2. Handling Outliers

Identification and handling of outliers in features such as revolving utilization of unsecured lines and debt ratio are essential to prevent skewness and improve the model’s generalization capability.

Outliers, if left unaddressed, can distort the model’s learning process and adversely affect predictive accuracy.
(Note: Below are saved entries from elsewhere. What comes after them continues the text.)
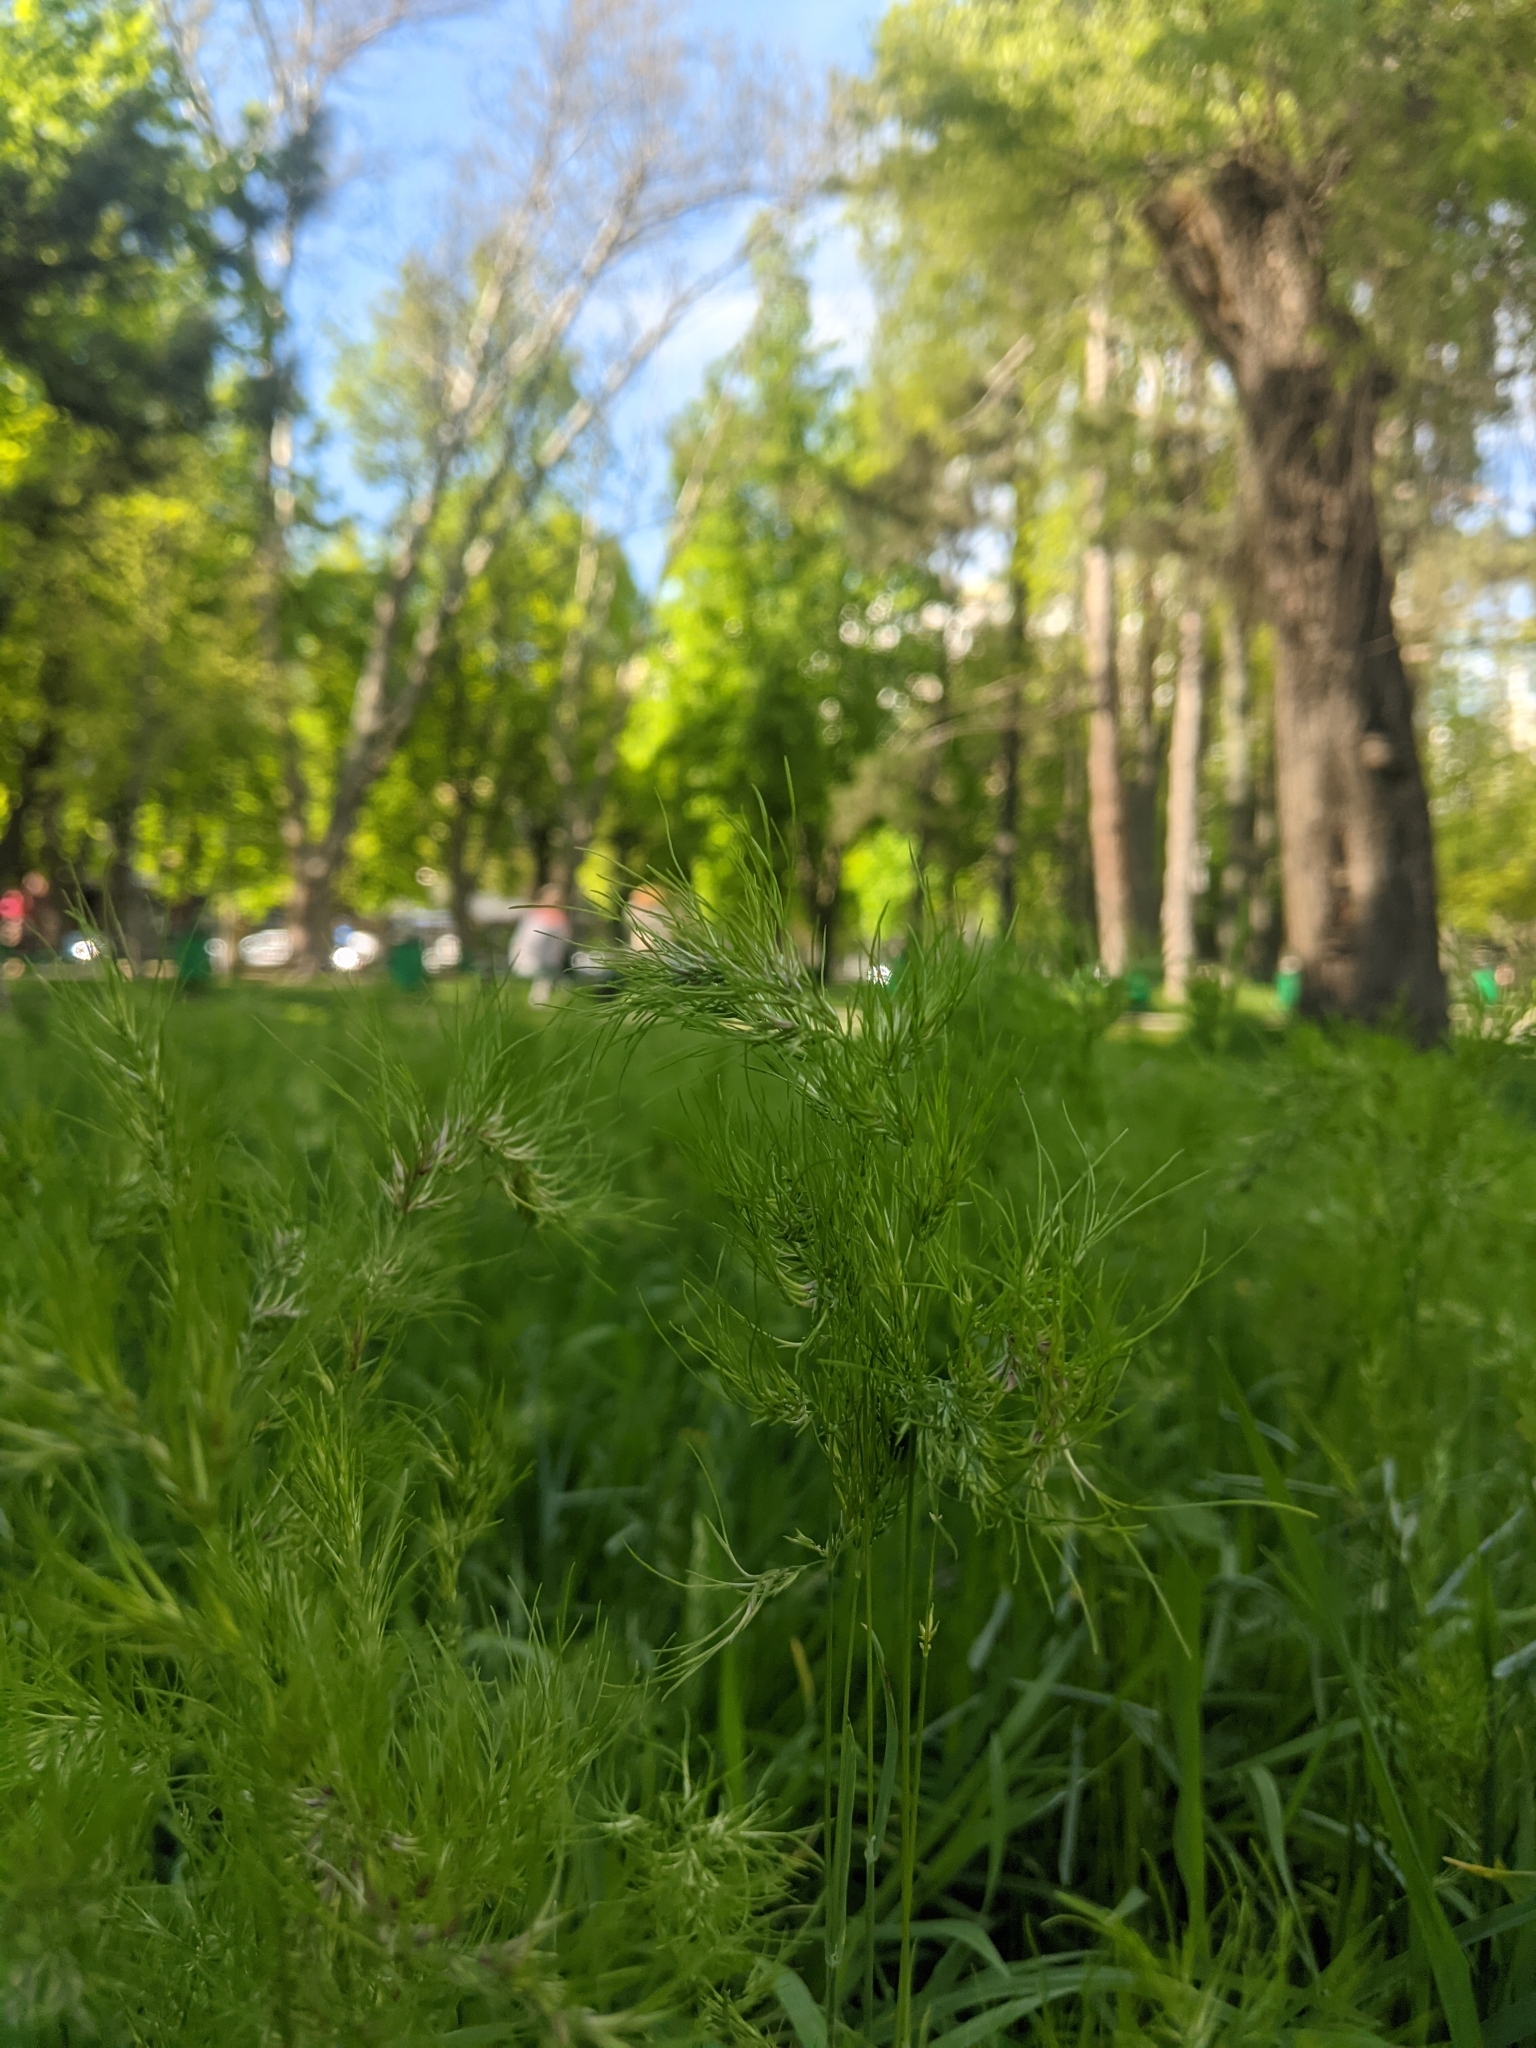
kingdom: Plantae
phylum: Tracheophyta
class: Liliopsida
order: Poales
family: Poaceae
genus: Poa
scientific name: Poa bulbosa
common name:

We identify and handle outliers in critical features such as ‘RevolvingUtilizationOfUnsecuredLines’, ‘NumberOfTimes90DaysLate’, and ‘DebtRatio’:

# Handling outliers
# Remove outliers in RevolvingUtilizationOfUnsecuredLines
df_train = df_train[df_train['RevolvingUtilizationOfUnsecuredLines'] <= 10]
util_dropped= filled_train.drop(filled_train[filled_train.RevolvingUtilizationOfUnsecuredLines>10].index)
util_dropped.groupby(util_dropped['NumberOfTimes90DaysLate']).size()

3. Balancing the Target Variable

The imbalance in the target variable (‘SeriousDlqin2yrs’) can bias the model towards the majority class. To address this, we employ oversampling techniques such as SMOTE (Synthetic Minority Over-sampling Technique) to balance the distribution and enhance the model’s ability to learn from minority class instances.
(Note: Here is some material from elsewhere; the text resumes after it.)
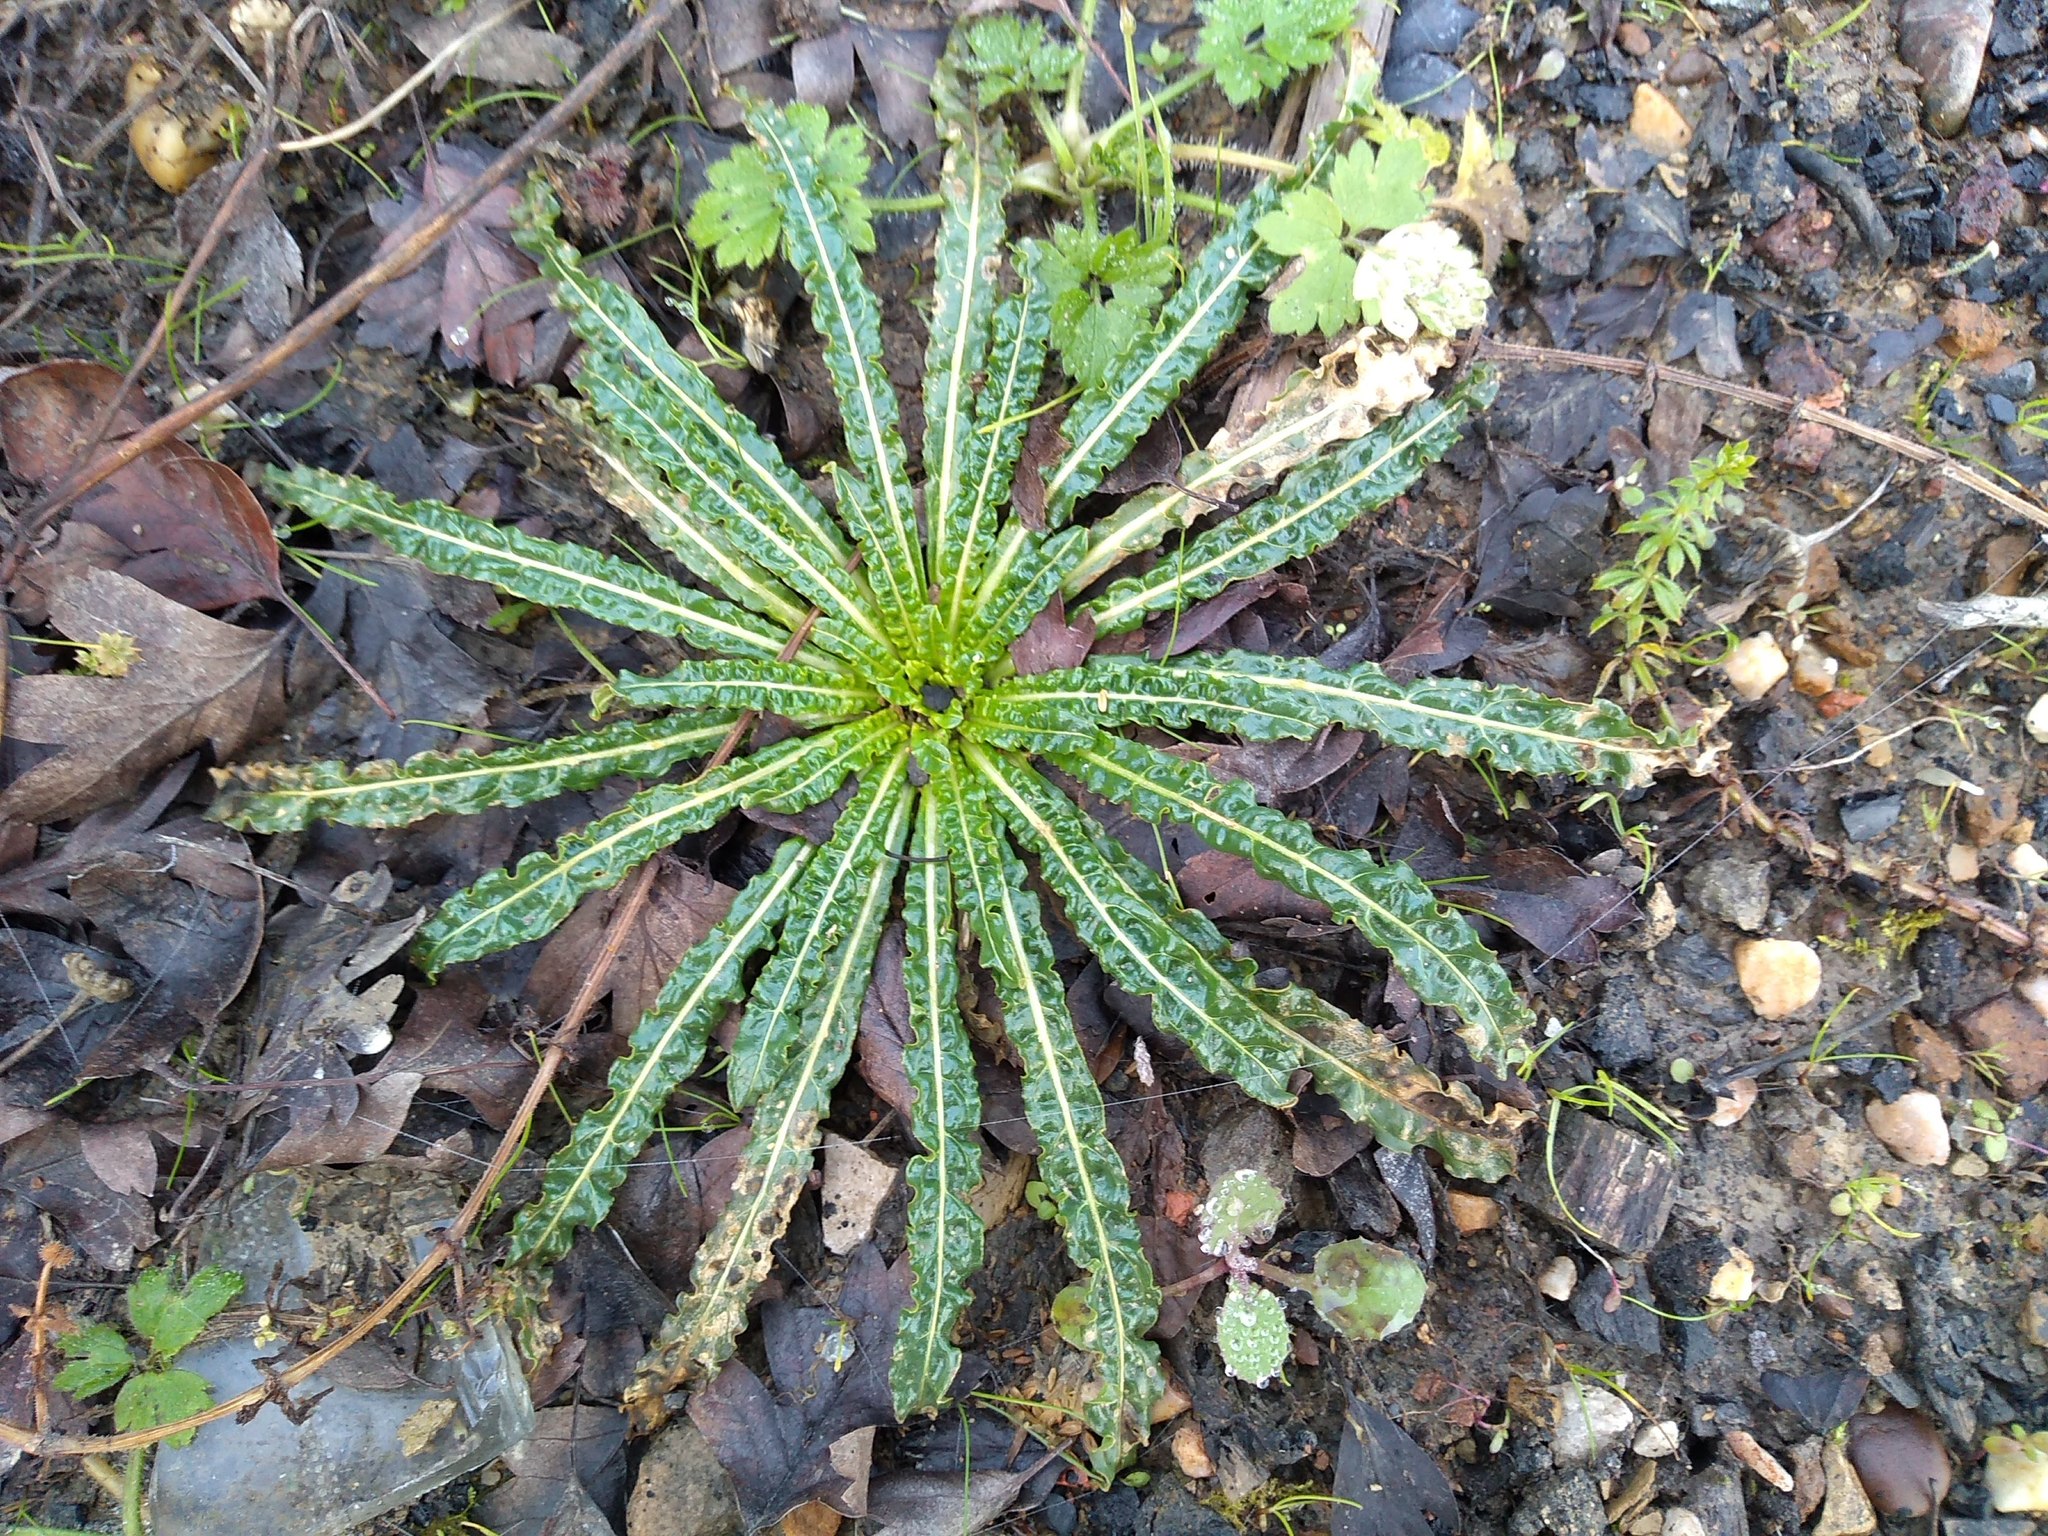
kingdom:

# Balancing the target variable
from imblearn.over_sampling import SMOTE 

X_train_res, y_train_res = SMOTE(random_state=2).fit_resample(X_train, y_train.ravel())

These feature engineering techniques are crucial in preparing a robust dataset for model training. By handling missing values, addressing outliers, and balancing the target variable, we ensure that our predictive model learns meaningful patterns from the data, ultimately enhancing its predictive performance and generalization capability.

Model Building and Evaluation

With a meticulously curated dataset and enriched feature set, we proceed to build and train our predictive model. We opt for the XGBoost algorithm, known for its robustness and efficiency in handling complex datasets.

# Model Building
from xgboost import XGBClassifier
from sklearn.metrics import accuracy_score, confusion_matrix, classification_report

# Instantiate XGBoost classifier
model = XGBClassifier(tree_method='exact')

# Separate features and target variable
X = df_train.drop(['SeriousDlqin2yrs'], axis=1)
y = df_train['SeriousDlqin2yrs']

# Fit the model
model.fit(X, y)

# Make predictions
y_pred = model.predict(X)

# Evaluate the model
accuracy = accuracy_score(y, y_pred)
conf_matrix = confusion_matrix(y, y_pred)
class_report = classification_report(y, y_pred)

print("Accuracy:", accuracy)
print("Confusion Matrix:\n", conf_matrix)
print("Classification Report:\n", class_report)

After training the XGBoost classifier on the training data and evaluate its performance using metrics such as accuracy, precision, recall, and F1-score. We also visualize the model’s performance using confusion matrices to gain deeper insights into its predictive capabilities.

Business Implications

Beyond the technical intricacies, it is imperative to underscore the business implications of our credit risk assessment framework. By accurately identifying individuals at a higher risk of default, financial institutions can proactively mitigate potential losses, optimize lending strategies, and uphold regulatory compliance standards. Moreover, the integration of advanced analytics into credit risk assessment processes empowers businesses to foster trust and credibility among stakeholders while driving sustainable growth and profitability.